Para construir as carteiras são vários os passos a dar para atingir um resultado equilibrado. Em primeiro lugar, apenas olham para empresas com ações transacionadas em mercado organizado com liquidez suficiente. Corrido o modelo sobre este conjunto, são identificadas aquelas com as emissões de dívida mais desajustadas face ao que o mercado deveria considerar, segundo indica o modelo. Posteriormente, pondera-se cada emissão com base no retorno esperado, com um limite de 2% por emitente. Finalmente, é feito o matching do risco de taxa de juro e risco de spread das carteiras com o benchmark, para que todo o excedente de rentabilidade seja puro alfa. “É por isso que os nossos retornos não são correlacionados. Os investidores escolhem-nos pelo alfa, não pelo beta. O nosso retorno adicional não resulta de assumirmos mais duration ou risco de spread do que o índice de referência. É puro alfa”. 

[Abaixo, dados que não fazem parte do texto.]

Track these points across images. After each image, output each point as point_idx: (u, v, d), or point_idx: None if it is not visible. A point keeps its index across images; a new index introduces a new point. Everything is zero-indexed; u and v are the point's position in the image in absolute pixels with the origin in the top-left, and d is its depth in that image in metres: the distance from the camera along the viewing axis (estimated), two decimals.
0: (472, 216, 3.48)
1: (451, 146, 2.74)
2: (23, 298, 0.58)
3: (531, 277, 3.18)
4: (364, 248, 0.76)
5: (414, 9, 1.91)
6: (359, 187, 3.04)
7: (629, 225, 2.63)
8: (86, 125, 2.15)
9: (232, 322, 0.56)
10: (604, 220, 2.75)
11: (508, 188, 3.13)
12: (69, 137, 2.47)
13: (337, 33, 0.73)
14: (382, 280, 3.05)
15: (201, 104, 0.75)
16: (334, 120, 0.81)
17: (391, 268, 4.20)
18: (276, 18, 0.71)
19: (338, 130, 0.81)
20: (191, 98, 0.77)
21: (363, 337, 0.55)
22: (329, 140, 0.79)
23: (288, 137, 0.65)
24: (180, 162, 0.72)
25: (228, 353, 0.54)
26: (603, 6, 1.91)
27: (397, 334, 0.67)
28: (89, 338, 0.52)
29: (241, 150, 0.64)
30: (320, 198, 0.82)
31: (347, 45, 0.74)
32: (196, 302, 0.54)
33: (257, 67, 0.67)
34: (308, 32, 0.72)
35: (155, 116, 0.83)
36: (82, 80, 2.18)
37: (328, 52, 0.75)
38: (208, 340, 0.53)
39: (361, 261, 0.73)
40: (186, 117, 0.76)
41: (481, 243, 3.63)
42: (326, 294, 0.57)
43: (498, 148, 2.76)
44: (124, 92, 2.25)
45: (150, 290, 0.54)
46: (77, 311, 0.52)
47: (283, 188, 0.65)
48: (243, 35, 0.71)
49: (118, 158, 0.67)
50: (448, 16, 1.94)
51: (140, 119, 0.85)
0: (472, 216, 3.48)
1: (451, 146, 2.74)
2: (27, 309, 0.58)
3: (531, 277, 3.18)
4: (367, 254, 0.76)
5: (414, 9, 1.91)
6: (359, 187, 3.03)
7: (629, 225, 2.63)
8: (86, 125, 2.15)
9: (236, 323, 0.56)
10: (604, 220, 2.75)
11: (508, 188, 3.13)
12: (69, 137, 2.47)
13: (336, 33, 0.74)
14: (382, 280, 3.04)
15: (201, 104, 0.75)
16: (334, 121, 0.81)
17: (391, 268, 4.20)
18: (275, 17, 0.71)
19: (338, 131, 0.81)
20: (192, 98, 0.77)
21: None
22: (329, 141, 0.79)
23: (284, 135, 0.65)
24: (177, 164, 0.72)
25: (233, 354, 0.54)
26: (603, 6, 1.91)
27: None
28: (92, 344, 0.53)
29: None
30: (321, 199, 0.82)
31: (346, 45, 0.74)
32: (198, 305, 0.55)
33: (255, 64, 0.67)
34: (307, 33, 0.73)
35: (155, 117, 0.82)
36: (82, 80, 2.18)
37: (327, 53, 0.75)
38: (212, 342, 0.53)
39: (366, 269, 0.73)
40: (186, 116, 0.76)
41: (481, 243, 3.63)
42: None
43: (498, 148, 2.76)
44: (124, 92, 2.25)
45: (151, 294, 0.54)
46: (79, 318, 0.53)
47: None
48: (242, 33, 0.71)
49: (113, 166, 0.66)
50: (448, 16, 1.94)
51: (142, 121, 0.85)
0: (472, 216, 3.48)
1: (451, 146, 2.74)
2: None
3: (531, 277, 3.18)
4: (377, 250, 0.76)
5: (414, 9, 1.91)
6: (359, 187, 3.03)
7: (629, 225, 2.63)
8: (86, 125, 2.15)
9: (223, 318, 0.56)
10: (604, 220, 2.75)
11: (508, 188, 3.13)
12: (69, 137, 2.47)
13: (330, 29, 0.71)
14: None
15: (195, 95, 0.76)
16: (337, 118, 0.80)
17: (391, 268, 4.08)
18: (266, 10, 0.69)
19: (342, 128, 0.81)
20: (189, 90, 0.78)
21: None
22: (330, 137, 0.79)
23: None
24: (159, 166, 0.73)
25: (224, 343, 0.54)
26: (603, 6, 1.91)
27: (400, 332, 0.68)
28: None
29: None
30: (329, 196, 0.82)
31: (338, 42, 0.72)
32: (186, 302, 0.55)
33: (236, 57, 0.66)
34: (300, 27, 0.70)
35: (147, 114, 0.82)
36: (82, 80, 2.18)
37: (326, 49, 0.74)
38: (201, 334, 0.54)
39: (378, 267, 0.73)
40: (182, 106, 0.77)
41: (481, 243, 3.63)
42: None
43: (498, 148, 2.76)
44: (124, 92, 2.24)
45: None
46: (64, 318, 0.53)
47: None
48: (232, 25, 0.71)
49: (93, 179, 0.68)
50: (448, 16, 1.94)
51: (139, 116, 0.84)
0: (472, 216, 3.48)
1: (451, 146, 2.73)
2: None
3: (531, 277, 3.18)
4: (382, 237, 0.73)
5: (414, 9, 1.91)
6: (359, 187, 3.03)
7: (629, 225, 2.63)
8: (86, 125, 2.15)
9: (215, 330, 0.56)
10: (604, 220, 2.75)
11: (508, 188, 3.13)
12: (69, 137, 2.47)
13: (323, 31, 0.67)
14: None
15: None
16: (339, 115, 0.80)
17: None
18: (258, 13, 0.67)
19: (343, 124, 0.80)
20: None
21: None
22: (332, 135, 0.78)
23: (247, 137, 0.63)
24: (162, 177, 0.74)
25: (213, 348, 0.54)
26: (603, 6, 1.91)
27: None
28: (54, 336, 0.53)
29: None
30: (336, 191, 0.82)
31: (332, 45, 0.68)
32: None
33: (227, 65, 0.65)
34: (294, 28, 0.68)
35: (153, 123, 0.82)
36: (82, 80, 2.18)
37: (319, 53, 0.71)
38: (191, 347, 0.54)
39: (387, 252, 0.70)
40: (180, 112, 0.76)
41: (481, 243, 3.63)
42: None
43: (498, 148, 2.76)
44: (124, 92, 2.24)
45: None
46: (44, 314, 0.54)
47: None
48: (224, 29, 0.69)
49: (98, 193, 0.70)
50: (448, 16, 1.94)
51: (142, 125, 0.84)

Uma estratégia que tem provado funcionar, mas que encontra no atual contexto de mercado as condições ideais para funcionar ainda melhor. “Nas nossas estratégias sistemáticas precisamos de três coisas para prosperar: mercados de crédito funcionais, volatilidade e dispersão nos preços de emissões individuais, e, por fim, mercados de crédito que discriminam os fundamentais de crédito subjacentes.” E isto tem-se revelado especialmente verdade nos mercados de crédito high yield em 2022. 

O risco de carbono como engrenagem das estratégias

Para Tim Kasta, a integração de critérios de sustentabilidade foi natural em todo este processo, mas por via de uma das métricas mais quantificáveis. “Convertemos recentemente os nossos fundos UCITS em fundos de baixo carbono. Somos pessoas dos dados. Gostamos de processos que sejam repetíveis e escaláveis. Quando olhamos para os dados ESG vemos muita dispersão entre provedores. Já quando falamos de carbono, vemos uma grande consistência, tanto no scope 1 como scope 2”, explica. É por isso que adotaram as definições da Task Force on Climate-Related Financial Disclosures e incluíram a intensidade de carbono diretamente na otimização do portefólio. “Basicamente, investimos numa carteira diversificada das emissões mais líquidas, com maior desajustamento positivo em termos de avaliação face ao risco de default e com o mesmo beta que o índice e, finalmente, com menos 50% de emissões do que o benchmark. O carbono é uma medida concreta com a qual conseguimos trabalhar”, conclui.